Favorite Music of 2013: Introduction, Albums

Introduction

Music tastes are highly personal, so I’ll kick this off by saying that this list is not my idea of the absolute best songs of 2013—I’m nowhere near qualified enough to make those kinds of statements for anyone other than myself. These are just the albums and songs I liked best. If you like alternative pop/rock, maybe you liked (or will like) some of them too.
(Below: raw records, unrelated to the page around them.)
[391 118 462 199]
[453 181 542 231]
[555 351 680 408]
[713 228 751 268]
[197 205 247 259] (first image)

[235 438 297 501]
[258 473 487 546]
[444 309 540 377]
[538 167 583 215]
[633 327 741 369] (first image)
Please note that not all of these will be appropriate listening for younger ages.

With that out of the way, let’s jump right in:

Albums

Just missed the list (alphabetical):
Foals: Holy Fire
Franz Ferdinand: Right Thoughts, Right Words, Right Action
The Joy Formidable: Wolf’s Law
Lorde: Pure Heroine
White Denim: Corsicana Lemonade

5. San Fermin (eponymous)

It’s one of those stories out of a fairy tale, I guess, if your fairy tales involve going to Yale. Composer Ellis Ludwig-Leone retreated to the Canadian rockies upon his graduation and composed this album, returning to recruit vocalists in friend Allen Tate and the duo Lucius (Jess Wolfe and Holly Laessig), a group which met at Berklee and which has their own acclaimed debut album out this year. The album is a story of characters in a relationship, and Tate is a real standout vocalist on the album.

4. Jake Bugg: Shangri La

Bugg’s vocals are probably an acquired taste, and the Dylan comparisons are certainly premature, but this guy is still really, really talented. His debut album was just out in 2012, and his sophomore effort to me is a little more well-rounded, as well as more up my alley in terms of rock style. He ought to be blowing up right now worldwide, and not just across the pond.
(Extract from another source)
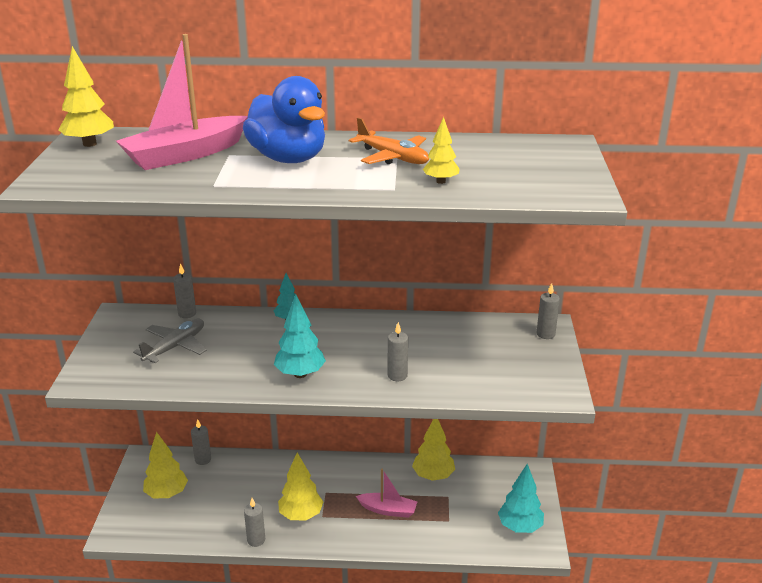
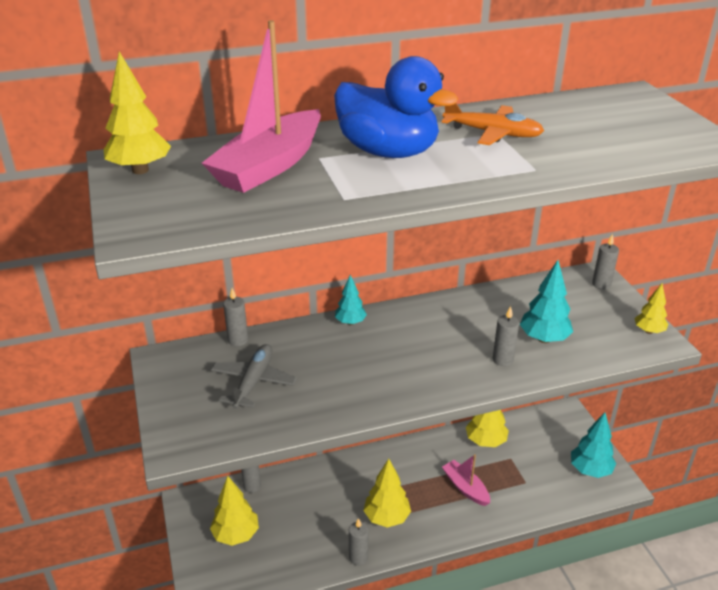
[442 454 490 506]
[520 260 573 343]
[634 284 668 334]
3. Vampire Weekend: Modern Vampires of the City

Few current bands are as consistently appealing in both a popular and critical sense, but Vampire Weekend seem to be regularly approaching that threshold. I still prefer 2010’s Contra among their albums and “Cousins” as their most impressive song, but the letdown here is only minor. It’s a more cohesive set of thoughts on Modern Vampires, if ultimately a little less interesting musically.

2. Arctic Monkeys: AM

The best rock album of the year. Arctic Monkeys have five #1 albums in the UK and none to date in the US, so anyone who is clamoring for a big rock band to succeed ought to hitch their stars to this one. Alex Turner’s vocals are almost as good as the album in the live recordings that I’ve seen, although for him, quality is more about delivery and tone than it is range. Several songs will be represented on the Top 40.
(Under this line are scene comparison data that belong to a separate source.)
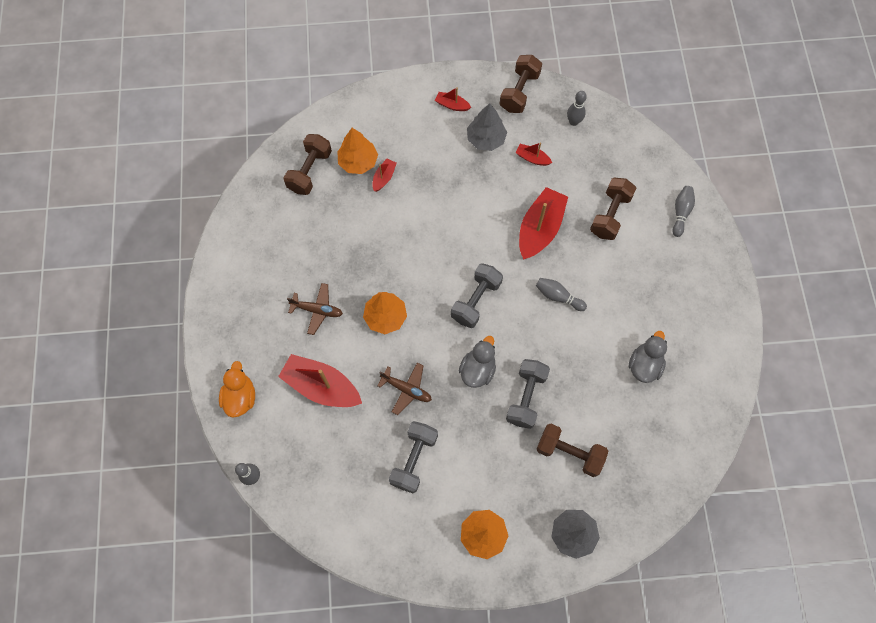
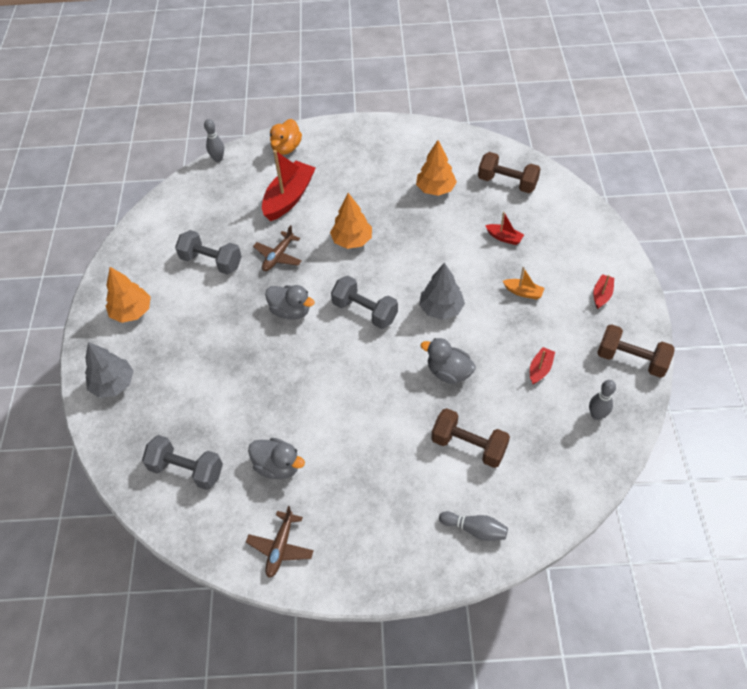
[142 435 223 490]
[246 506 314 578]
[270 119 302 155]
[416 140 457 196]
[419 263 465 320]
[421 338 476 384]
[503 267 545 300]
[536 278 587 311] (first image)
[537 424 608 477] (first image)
1. CHVRCHES: The Bones Of What You Believe

What a debut from this Glaswegian synthpop band. Lauren Mayberry seems like a potential star, and the album shows exactly the kind of way with words you would expect from a former music writer with degrees in law and journalism. I could take or leave the backing duo (depending on how much they contributed to the lyrics), but her vocals and lyrics are spectacular. There are at least five pop single–worthy songs on The Bones Of What You Believe, including several of the year’s best, in my opinion.